The distribution volume in humans is 0.16 ± 0.02 L/kg. The acid of latanoprost can be measured in aqueous humor during the first four hours, and in plasma only during the first hour after local administration.
Latanoprost, an isopropyl ester prodrug, is hydrolyzed by esterases in the cornea to the biologically active acid. The active acid of latanoprost reaching the systemic circulation is primarily metabolized by the liver to the 1,2-dinor and 1,2,3,4-tetranor metabolites via fatty acid β-oxidation.
The elimination of the acid of latanoprost from human plasma is rapid (t½
=17 min) after both intravenous and topical administration. Systemic clearance is approximately 7 mL/min/kg. Following hepatic β-oxidation, the metabolites are mainly eliminated via the kidneys. Approximately 88% and 98% of the administered dose is recovered in the urine after topical and intravenous dosing, respectively.
An open-label pharmacokinetic study of plasma latanoprost acid concentrations was undertaken in 22 adults and 25 paediatric patients (from birth to <18 years of age) with ocular hypertension and glaucoma. All age groups were treated with latanoprost 0.005%, one drop daily in each eye for a minimum of 2 weeks. Latanoprost acid systemic exposure was approximately 2-fold higher in 3 to <12 year olds and 6-fold higher in children <3 years old compared with adults, but a wide safety margin for systemic adverse effects was maintained (see Overdosage). Median time to reach peak plasma concentration was 5 minutes post-dose across all age groups. The median plasma elimination half-life was short (<20 minutes), similar for paediatric and adult patients, and resulted in no accumulation of latanoprost acid in the systemic circulation under steady-state conditions.
Toxicology: Preclinical safety data:
Systemic/Ocular Effects: The ocular as well as systemic toxicity of latanoprost has been investigated in several animal species. Generally, latanoprost is well tolerated with a safety margin between clinical ocular dose and systemic toxicity of at least 1000 times. High doses of latanoprost, approximately 100 times the clinical dose/kg body weight, administered intravenously to unanesthetized monkeys have been shown to increase the respiration rate probably reflecting bronchoconstriction of short duration. In monkeys, latanoprost has been infused intravenously in doses of up to 500 mcg/kg without major effects on the cardiovascular system. In animal studies, latanoprost has not been found to have sensitizing properties.

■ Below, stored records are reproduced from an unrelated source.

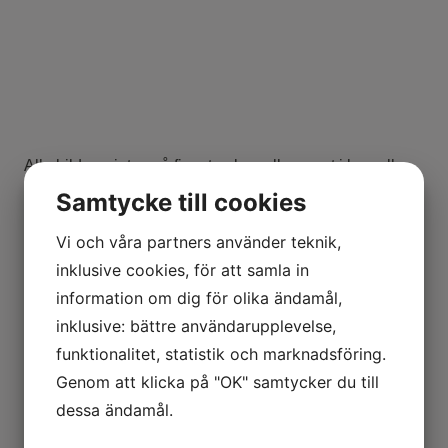
Alla bilder printas på finaste akvarellpappret i bomull
hos
Österlenfoto
och ramarna är svensktillverkade
Samtycke till cookies
kvalitetsramar, floatglas, 40-45% UV-skydd.
Vi och våra partners använder teknik,
På väg
inklusive cookies, för att samla in
På väg, Mälarhusen, Österlen
information om dig för olika ändamål,
inklusive: bättre användarupplevelse,
Priser - utan ram
Priser - med ram
funktionalitet, statistik och marknadsföring.
S (30×40) cm,
2 600 kr
S (30×40) cm,
3 200
kr
Genom att klicka på "OK" samtycker du till
M (60×80) cm,
3 600 kr
M (60×80) cm,
4 200
kr
dessa ändamål.
L (70×100) cm,
4 6
00 kr
L (70×100) cm,
5 200 kr
BESTÄLLNINGAR UTAN RAM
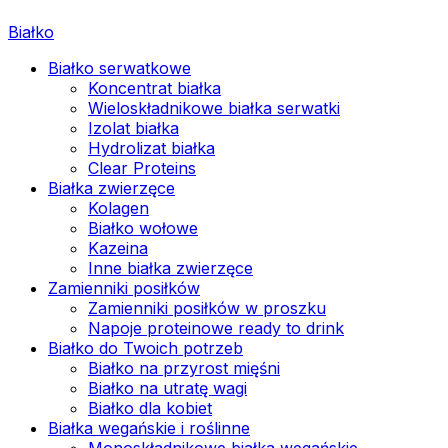
Białko
Białko serwatkowe
Koncentrat białka
Wieloskładnikowe białka serwatki
Izolat białka
Hydrolizat białka
Clear Proteins
Białka zwierzęce
Kolagen
Białko wołowe
Kazeina
Inne białka zwierzęce
Zamienniki posiłków
Zamienniki posiłków w proszku
Napoje proteinowe ready to drink
Białko do Twoich potrzeb
Białko na przyrost mięśni
Białko na utratę wagi
Białko dla kobiet
Białka wegańskie i roślinne
Monoskładnikowe białka wegańskie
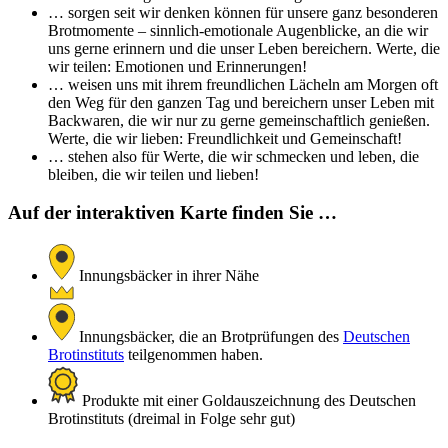
… sorgen seit wir denken können für unsere ganz besonderen
Brotmomente – sinnlich-emotionale Augenblicke, an die wir
uns gerne erinnern und die unser Leben bereichern. Werte, die
wir teilen: Emotionen und Erinnerungen!
… weisen uns mit ihrem freundlichen Lächeln am Morgen oft
den Weg für den ganzen Tag und bereichern unser Leben mit
Backwaren, die wir nur zu gerne gemeinschaftlich genießen.
Werte, die wir lieben: Freundlichkeit und Gemeinschaft!
… stehen also für Werte, die wir schmecken und leben, die
bleiben, die wir teilen und lieben!
Auf der interaktiven Karte finden Sie …
Innungsbäcker in ihrer Nähe
Innungsbäcker, die an Brotprüfungen des
Deutschen
Brotinstituts
teilgenommen haben.
Produkte mit einer Goldauszeichnung des Deutschen
Brotinstituts (dreimal in Folge sehr gut)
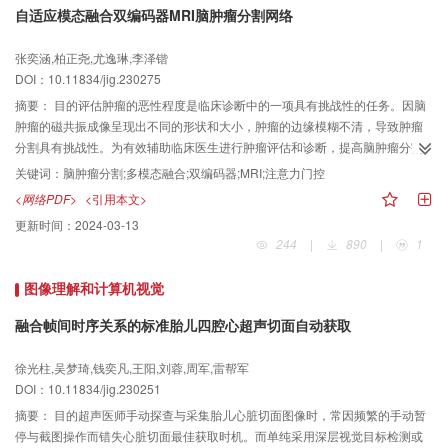
自适应模态融合双编码器MRI脑肿瘤分割网络
的边缘信息衰退以及编码器和解码器特征之间的语义差距问题；利用空洞空间
金字塔池化（atrous spatial pyramid pooling，ASPP）模块对特征进行重采
张奕涵,柏正尧,尤逸琳,李泽锴
样，扩大感受野，以消除特征噪声。结果在PROMISE12（prostate MR image
DOI：10.11834/jig.230275
segmentation 2012）数据集上验证模型的有效性，并与6种基于U-Net的图像
分割方法进行对比，实验证明其分割结果在Dice系数（Dice coefficient，
摘要：
目的评估肿瘤的恶性程度是临床诊断中的一项具有挑战性的任务。因脑
DC）、HD95（95% Hausdorff distance）、召回率（recall）、Jaccard系数
肿瘤的磁共振成像呈现出不同的形状和大小，肿瘤的边缘模糊不清，导致肿瘤
和准确度（accuracy）等指标上均有提高，DC较U-Net提高了8.87%，HD95较
分割具有挑战性。为有效辅助临床医生进行肿瘤评估和诊断，提高脑肿瘤分割
U-Net++和Attention U-Net分别降低了12.04 mm和3.03 mm。结论提出一种基
精度，提出一种自适应模态融合双编码器分割网络D3D-
关键词：
脑肿瘤分割;多模态融合;双编码器;MRI;注意力门控
于边缘信息增强的前列腺MR图像分割网络（attention mechanism and
Net（double3DNet）。方法本文提出的网络使用多个编码器和特定的特征融合
<网络PDF>
<引用本文>
marginal information fusion U-Net，AIM-U-Net），其生成的分割图像具有丰
的策略，采用双层编码器用于充分提取不同模态组合的图像特征，并在编码部
更新时间：
2024-03-13
富的边缘信息和空间信息，其主观效果和客观评价指标均优于其他同类方法，
分利用特定的融合策略将来自上下两个子编码器的特征信息充分融合，去除冗
244
|
890
|
1
为提高临床诊断的准确度提供帮助。
余特征。此外，在编码解码部分使用扩张多纤维模块在不增加计算开销的前提
下捕获多尺度的图像特征，并引入注意力门控以保留细节信息。结果采用
图像理解和计算机视觉
BraTS2018（brain tumor segmentation 2018）、BraTS2019和BraTS2020数
据集对D3D-Net网络进行训练和测试，并进行了消融实验。在BraTS2018数据
融合帧间时序关系的标准胎儿四腔心超声切面自动获取
集上，本模型在增强肿瘤、整个肿瘤、肿瘤核心的平均Dice值与3D U-Net相比
分别提高了3.6%，1.0%，11.5%，与DMF-Net（dilated multi-fiber network）
徐光柱,吴梦琦,钱奕凡,王阳,刘蓉,周军,雷帮军
相比分别提高了2.2%，0.2%，0.1%。在BraTS2019数据集上进行实验，增强
DOI：10.11834/jig.230251
肿瘤、整个肿瘤、肿瘤核心的平均Dice值与3D U-Net相比分别提高了2.2%，
摘要：
目的超声医师手动探查与采集胎儿心脏切面图像时，常因频繁的手动暂
0.6%，7.1%。在BraTS2020数据集上，增强肿瘤、整个肿瘤、肿瘤核心的平均
停与截图操作而错失心脏切面最佳获取时机。而单纯采用深层视觉目标检测或
Dice值与3D U-Net相比分别提高了2.5%，1.9%，2.2%。结论本文提出的双编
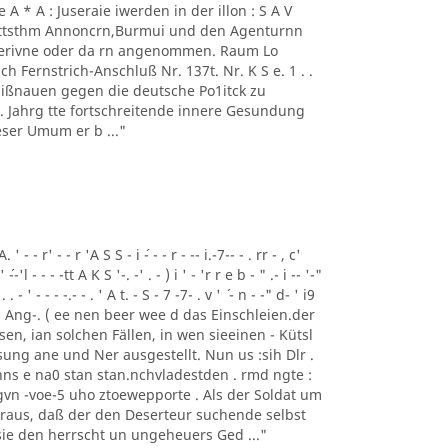
 - 1' Ae A * A : Juseraie iwerden in der illon : S A V
mmttsthm Annoncrn,Burmui und den Agenturnn
 Perivne oder da rn angenommen. Raum Lo
h Fernstrich-Anschluß Nr. 137t. Nr. K S e. 1 . .
 Mißnauen gegen die deutsche Po1itck zu
62 . Jahrg tte fortschreitende innere Gesundung
ser Umum er b ..."
- - r' - - r 'A S S - i ´- - - r - -- i.-7-- - . rr - , c'
' ´--'l - - - -tt A K S '-. -' . - ) i ' - 'r r e b - " .- i -- '-"
 . . - ' - - - -.- - . ' A t. - S - 7 -7- . v ' ´ - n - -" d- ' i9
Tem Ang-. ( ee nen beer wee d das Einschleien.der
gesen, ian solchen Fällen, in wen sieeinen - Kütsl
ung ane und Ner ausgestellt. Nun us :sih Dlr .
ns e na0 stan stan.nchvladestden . rmd ngte :
vn -voe-5 uho ztoewepporte . Als der Soldat um
eraus, daß der den Deserteur suchende selbst
 sie den herrscht un ungeheuers Ged ..."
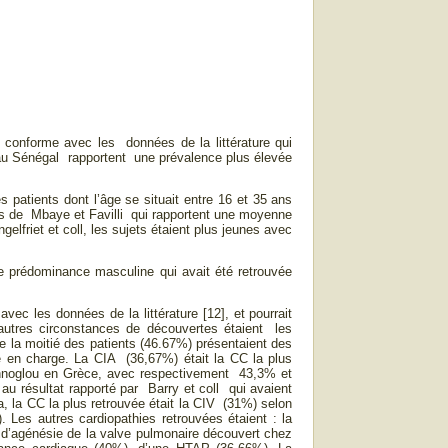
 conforme avec les données de la littérature qui
. au Sénégal rapportent une prévalence plus élevée
patients dont l’âge se situait entre 16 et 35 ans
ies de Mbaye et Favilli qui rapportent une moyenne
elfriet et coll, les sujets étaient plus jeunes avec
e prédominance masculine qui avait été retrouvée
ec les données de la littérature [12], et pourrait
autres circonstances de découvertes étaient les
de la moitié des patients (46.67%) présentaient des
se en charge. La CIA (36,67%) était la CC la plus
annoglou en Grèce, avec respectivement 43,3% et
u résultat rapporté par Barry et coll qui avaient
, la CC la plus retrouvée était la CIV (31%) selon
 Les autres cardiopathies retrouvées étaient : la
s d’agénésie de la valve pulmonaire découvert chez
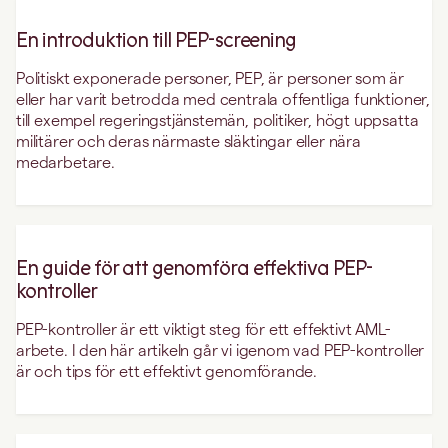
En introduktion till PEP-screening
Politiskt exponerade personer, PEP, är personer som är
eller har varit betrodda med centrala offentliga funktioner,
till exempel regeringstjänstemän, politiker, högt uppsatta
militärer och deras närmaste släktingar eller nära
medarbetare.
En guide för att genomföra effektiva PEP-
kontroller
PEP-kontroller är ett viktigt steg för ett effektivt AML-
arbete. I den här artikeln går vi igenom vad PEP-kontroller
är och tips för ett effektivt genomförande.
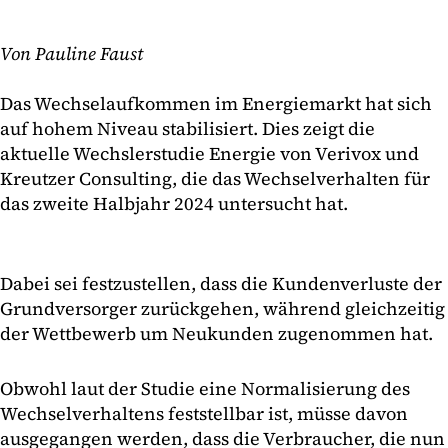
Von Pauline Faust
Das Wechselaufkommen im Energiemarkt hat sich
auf hohem Niveau stabilisiert. Dies zeigt die
aktuelle Wechslerstudie Energie von Verivox und
Kreutzer Consulting, die das Wechselverhalten für
das zweite Halbjahr 2024 untersucht hat.
Dabei sei festzustellen, dass die Kundenverluste der
Grundversorger zurückgehen, während gleichzeitig
der Wettbewerb um Neukunden zugenommen hat.
Obwohl laut der Studie eine Normalisierung des
Wechselverhaltens feststellbar ist, müsse davon
ausgegangen werden, dass die Verbraucher, die nun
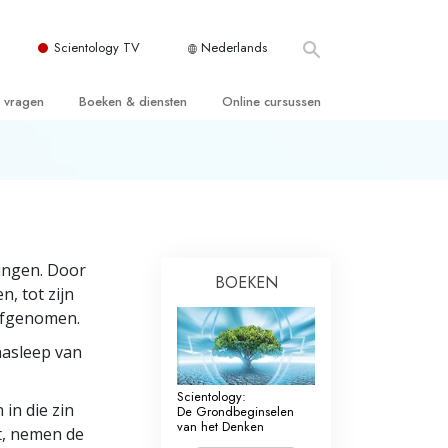
Scientology TV
Nederlands
e vragen
Boeken & diensten
Online cursussen
 en Grondbeginselen
ersboeken
Hoe men Conflicten moet Oplossen
n Kerk
boeken
De Drijfveren van het Bestaan
ie van Scientology
ctielezingen
De Componenten van Begrip
ingen. Door
tiefilms
Oplossingen voor een Gevaarlijke
BOEKEN
Omgeving
n, tot zijn
en voor beginners
 afgenomen.
Assisten voor Ziektes en Verwondingen
nasleep van
Integriteit en Eerlijkheid
ghts
Scientology:
Het Huwelijk
in die zin
De Grondbeginselen
van het Denken
t, nemen de
De Toonschaal van Emoties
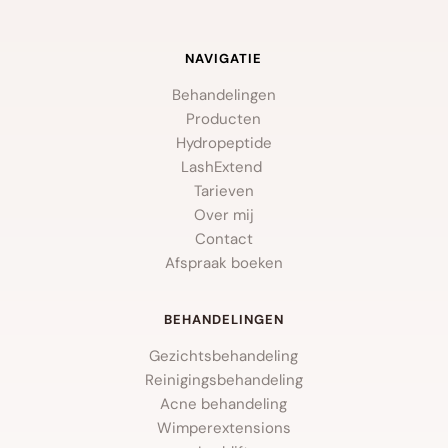
NAVIGATIE
Behandelingen
Producten
Hydropeptide
LashExtend 
Tarieven
Over mij
Contact
Afspraak boeken
BEHANDELINGEN
Gezichtsbehandeling
Reinigingsbehandeling
Acne behandeling
Wimperextensions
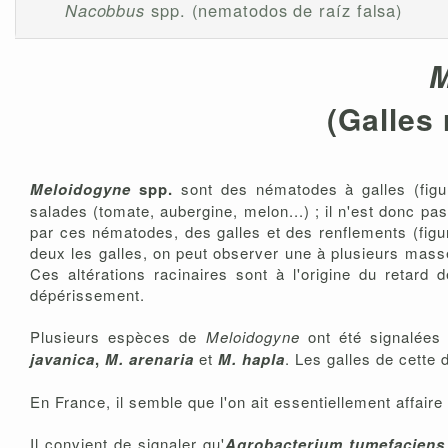
Nacobbus
spp. (nematodos de raíz falsa)
M
(Galles
Meloidogyne
spp.
sont des nématodes à galles (figur
salades (tomate, aubergine, melon...) ; il n'est donc pa
par ces nématodes, des galles et des renflements (figure
deux les galles, on peut observer une à plusieurs masse
Ces altérations racinaires sont à l'origine du retard 
dépérissement.
Plusieurs espèces de
Meloidogyne
ont été signalées 
javanica
,
M. arenaria
et
M. hapla
. Les galles de cette
En France, il semble que l'on ait essentiellement affaire
Il convient de signaler qu'
Agrobacterium tumefaciens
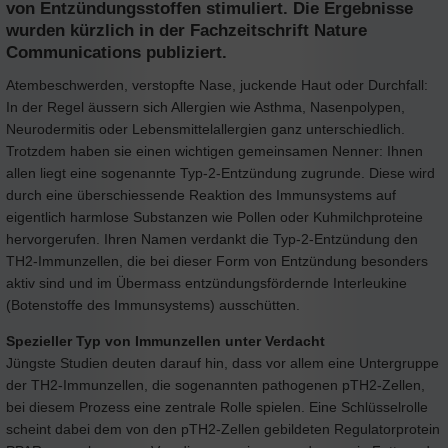
von Entzündungsstoffen stimuliert. Die Ergebnisse
wurden kürzlich in der Fachzeitschrift Nature
Communications publiziert.
Atembeschwerden, verstopfte Nase, juckende Haut oder Durchfall:
In der Regel äussern sich Allergien wie Asthma, Nasenpolypen,
Neurodermitis oder Lebensmittelallergien ganz unterschiedlich.
Trotzdem haben sie einen wichtigen gemeinsamen Nenner: Ihnen
allen liegt eine sogenannte Typ-2-Entzündung zugrunde. Diese wird
durch eine überschiessende Reaktion des Immunsystems auf
eigentlich harmlose Substanzen wie Pollen oder Kuhmilchproteine
hervorgerufen. Ihren Namen verdankt die Typ-2-Entzündung den
TH2-Immunzellen, die bei dieser Form von Entzündung besonders
aktiv sind und im Übermass entzündungsfördernde Interleukine
(Botenstoffe des Immunsystems) ausschütten.
Spezieller Typ von Immunzellen unter Verdacht
Jüngste Studien deuten darauf hin, dass vor allem eine Untergruppe
der TH2-Immunzellen, die sogenannten pathogenen pTH2-Zellen,
bei diesem Prozess eine zentrale Rolle spielen. Eine Schlüsselrolle
scheint dabei dem von den pTH2-Zellen gebildeten Regulatorprotein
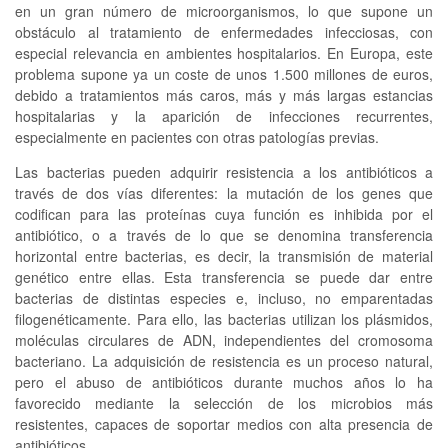
en un gran número de microorganismos, lo que supone un
obstáculo al tratamiento de enfermedades infecciosas, con
especial relevancia en ambientes hospitalarios. En Europa, este
problema supone ya un coste de unos 1.500 millones de euros,
debido a tratamientos más caros, más y más largas estancias
hospitalarias y la aparición de infecciones recurrentes,
especialmente en pacientes con otras patologías previas.
Las bacterias pueden adquirir resistencia a los antibióticos a
través de dos vías diferentes: la mutación de los genes que
codifican para las proteínas cuya función es inhibida por el
antibiótico, o a través de lo que se denomina transferencia
horizontal entre bacterias, es decir, la transmisión de material
genético entre ellas. Esta transferencia se puede dar entre
bacterias de distintas especies e, incluso, no emparentadas
filogenéticamente. Para ello, las bacterias utilizan los plásmidos,
moléculas circulares de ADN, independientes del cromosoma
bacteriano. La adquisición de resistencia es un proceso natural,
pero el abuso de antibióticos durante muchos años lo ha
favorecido mediante la selección de los microbios más
resistentes, capaces de soportar medios con alta presencia de
antibióticos.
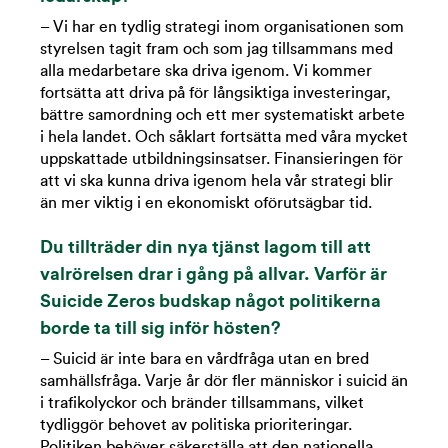
– Vi har en tydlig strategi inom organisationen som
styrelsen tagit fram och som jag tillsammans med
alla medarbetare ska driva igenom. Vi kommer
fortsätta att driva på för långsiktiga investeringar,
bättre samordning och ett mer systematiskt arbete
i hela landet. Och såklart fortsätta med våra mycket
uppskattade utbildningsinsatser. Finansieringen för
att vi ska kunna driva igenom hela vår strategi blir
än mer viktig i en ekonomiskt oförutsägbar tid.
Du tillträder din nya tjänst lagom till att
valrörelsen drar i gång på allvar. Varför är
Suicide Zeros budskap något politikerna
borde ta till sig inför hösten?
– Suicid är inte bara en vårdfråga utan en bred
samhällsfråga. Varje år dör fler människor i suicid än
i trafikolyckor och bränder tillsammans, vilket
tydliggör behovet av politiska prioriteringar.
Politiken behöver säkerställa att den nationella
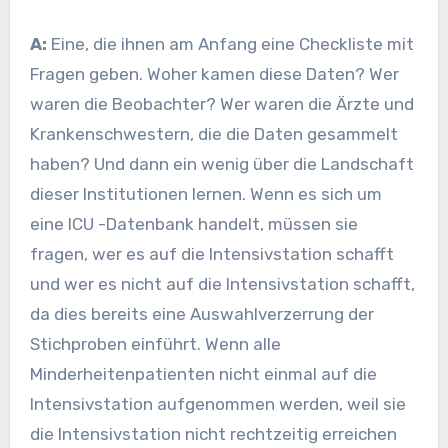
A:
Eine, die ihnen am Anfang eine Checkliste mit
Fragen geben. Woher kamen diese Daten? Wer
waren die Beobachter? Wer waren die Ärzte und
Krankenschwestern, die die Daten gesammelt
haben? Und dann ein wenig über die Landschaft
dieser Institutionen lernen. Wenn es sich um
eine ICU -Datenbank handelt, müssen sie
fragen, wer es auf die Intensivstation schafft
und wer es nicht auf die Intensivstation schafft,
da dies bereits eine Auswahlverzerrung der
Stichproben einführt. Wenn alle
Minderheitenpatienten nicht einmal auf die
Intensivstation aufgenommen werden, weil sie
die Intensivstation nicht rechtzeitig erreichen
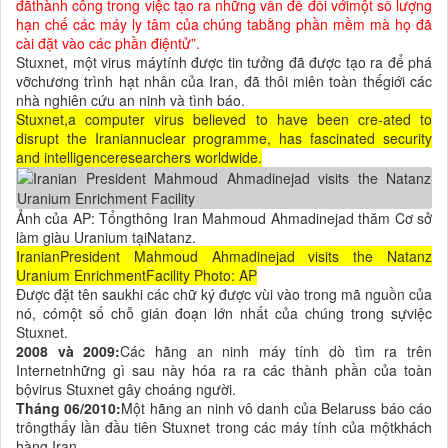
đãthành công trong việc tạo ra những vấn đề đối vớimột số lượng
hạn chế các máy ly tâm của chúng tabằng phần mềm mà họ đã
cài đặt vào các phần điệntử”.
Stuxnet, một virus máytính được tin tưởng đã được tạo ra để phá
vỡchương trình hạt nhân của Iran, đã thôi miên toàn thếgiới các
nhà nghiên cứu an ninh và tình báo.
Stuxnet,a computer virus believed to have been cre-ated to
disrupt the Iraniannuclear programme, has fascinated security
and intelligenceresearchers worldwide.
Ảnh của AP: Tổngthông Iran Mahmoud Ahmadinejad thăm Cơ sở
làm giàu Uranium tạiNatanz.
IranianPresident Mahmoud Ahmadinejad visits the Natanz
Uranium EnrichmentFacility Photo: AP
Được đặt tên saukhi các chữ ký được vùi vào trong mã nguồn của
nó, cómột số chỗ gián đoạn lớn nhất của chúng trong sựviệc
Stuxnet.
2008 và 2009:
Các hãng an ninh máy tính dò tìm ra trên
Internetnhững gì sau này hóa ra ra các thành phần của toàn
bộvirus Stuxnet gây choáng người.
Tháng 06/2010:
Một hãng an ninh vô danh của Belaruss báo cáo
trôngthấy lần đầu tiên Stuxnet trong các máy tính của mộtkhách
hàng Iran.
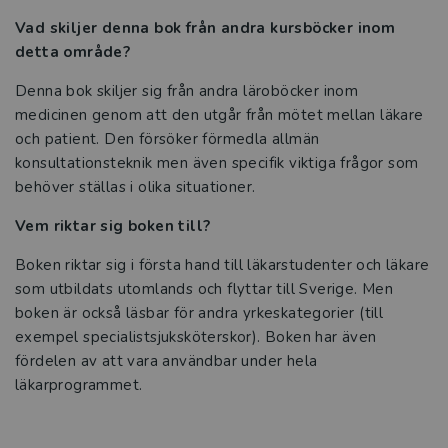
Vad skiljer denna bok från andra kursböcker inom
Studentlitteratur i siffror
detta område?
Denna bok skiljer sig från andra läroböcker inom
GDPR och personuppgifter
medicinen genom att den utgår från mötet mellan läkare
och patient. Den försöker förmedla allmän
Cookies
konsultationsteknik men även specifik viktiga frågor som
behöver ställas i olika situationer.
Tillgänglighet
Vem riktar sig boken till?
Systemkrav
Boken riktar sig i första hand till läkarstudenter och läkare
About us
som utbildats utomlands och flyttar till Sverige. Men
boken är också läsbar för andra yrkeskategorier (till
exempel specialistsjuksköterskor). Boken har även
fördelen av att vara användbar under hela
läkarprogrammet.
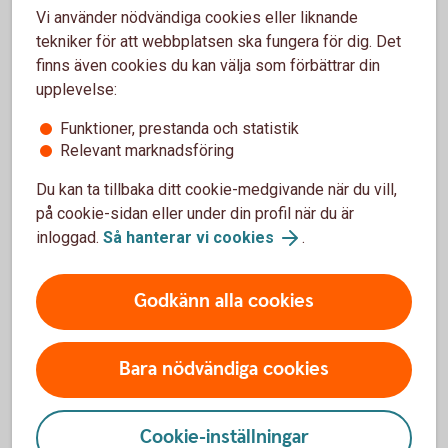
Vi använder nödvändiga cookies eller liknande
Tips!
Agera aldrig snabbt, ta dig tid, tänk efter och
tekniker för att webbplatsen ska fungera för dig. Det
kontrollera avsändaren.
finns även cookies du kan välja som förbättrar din
Det är bråttom
upplevelse:
Stress och rädsla är ett sätt att få dig att fatta
Funktioner, prestanda och statistik
ogenomtänkta beslut och göra det bedragaren vill,
Relevant marknadsföring
utan att tänka efter. Det kan handla om att ett lån
ska ha tagits i ditt namn eller att pengar är på väg
Du kan ta tillbaka ditt cookie-medgivande när du vill,
att lämna ditt konto.
på cookie-sidan eller under din profil när du är
inloggad.
Så hanterar vi cookies
.
Tips!
Kontrollera alltid informationen du får. Använd
ett telefonnummer som du själv sökt fram från
tillförlitlig källa.
Godkänn alla cookies
Det är för bra för att vara sant
Bara nödvändiga cookies
Ett sätt att försöka lura dig är att ge dig ett
”erbjudande du inte kan motstå”. Det kan vara ett
investeringserbjudande som lovar stor och snabb
Cookie-inställningar
avkastning, eller en flörtig kontakt på sociala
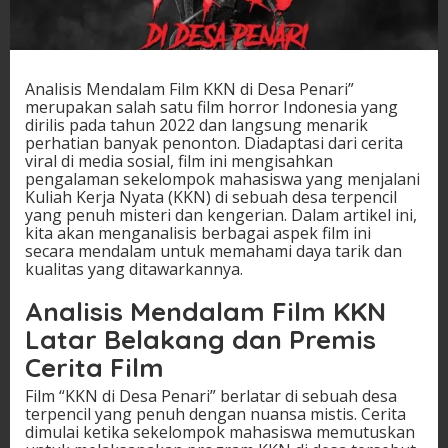
Analisis Mendalam Film KKN di Desa Penari”
merupakan salah satu film horror Indonesia yang
dirilis pada tahun 2022 dan langsung menarik
perhatian banyak penonton. Diadaptasi dari cerita
viral di media sosial, film ini mengisahkan
pengalaman sekelompok mahasiswa yang menjalani
Kuliah Kerja Nyata (KKN) di sebuah desa terpencil
yang penuh misteri dan kengerian. Dalam artikel ini,
kita akan menganalisis berbagai aspek film ini
secara mendalam untuk memahami daya tarik dan
kualitas yang ditawarkannya.
Analisis Mendalam Film KKN
Latar Belakang dan Premis
Cerita Film
Film “KKN di Desa Penari” berlatar di sebuah desa
terpencil yang penuh dengan nuansa mistis. Cerita
dimulai ketika sekelompok mahasiswa memutuskan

In the eye, no toxic effects have been detected with doses of up to 100 micrograms/eye/day in rabbits or monkeys (clinical dose is approximately 1.5 micrograms/eye/day). Latanoprost has no or negligible effects on the intraocular blood circulation when used at the clinical dose and studied in monkeys.
In chronic ocular toxicity studies, administration of latanoprost 6 micrograms/eye/day has also been shown to induce increased palpebral fissure. This effect is reversible and occurs at doses above the clinical dose level. The effect has not been seen in humans.
Carcinogenicity studies in mice and rats were negative.
Latanoprost was found negative in reverse mutation tests in bacteria, gene mutation in mouse lymphoma and mouse micronucleus test. Chromosome aberrations were observed in vitro
with human lymphocytes. Similar effects were observed with prostaglandin F2α
, a naturally occurring prostaglandin, and indicates that this is a class effect.
Additional mutagenicity studies on in vitro
unscheduled DNA synthesis in rats were negative and indicate that latanoprost does not have mutagenic potency.
Impairment of Fertility:
Latanoprost has not been found to have any effect on male or female fertility in animal studies. In the embryotoxicity study in rats, no embryotoxicity was observed at intravenous doses (5, 50 and 250 micrograms/kg/day) of latanoprost. However, latanoprost induced embryolethal effects in rabbits at doses of 5 micrograms/kg/day and above. Latanoprost has been shown to cause embryofetal toxicity in rabbits characterized by increased incidences of late resorption and abortion and reduced fetal weight when given in intravenous doses approximately 100 times the human dose.
No teratogenic potential has been detected.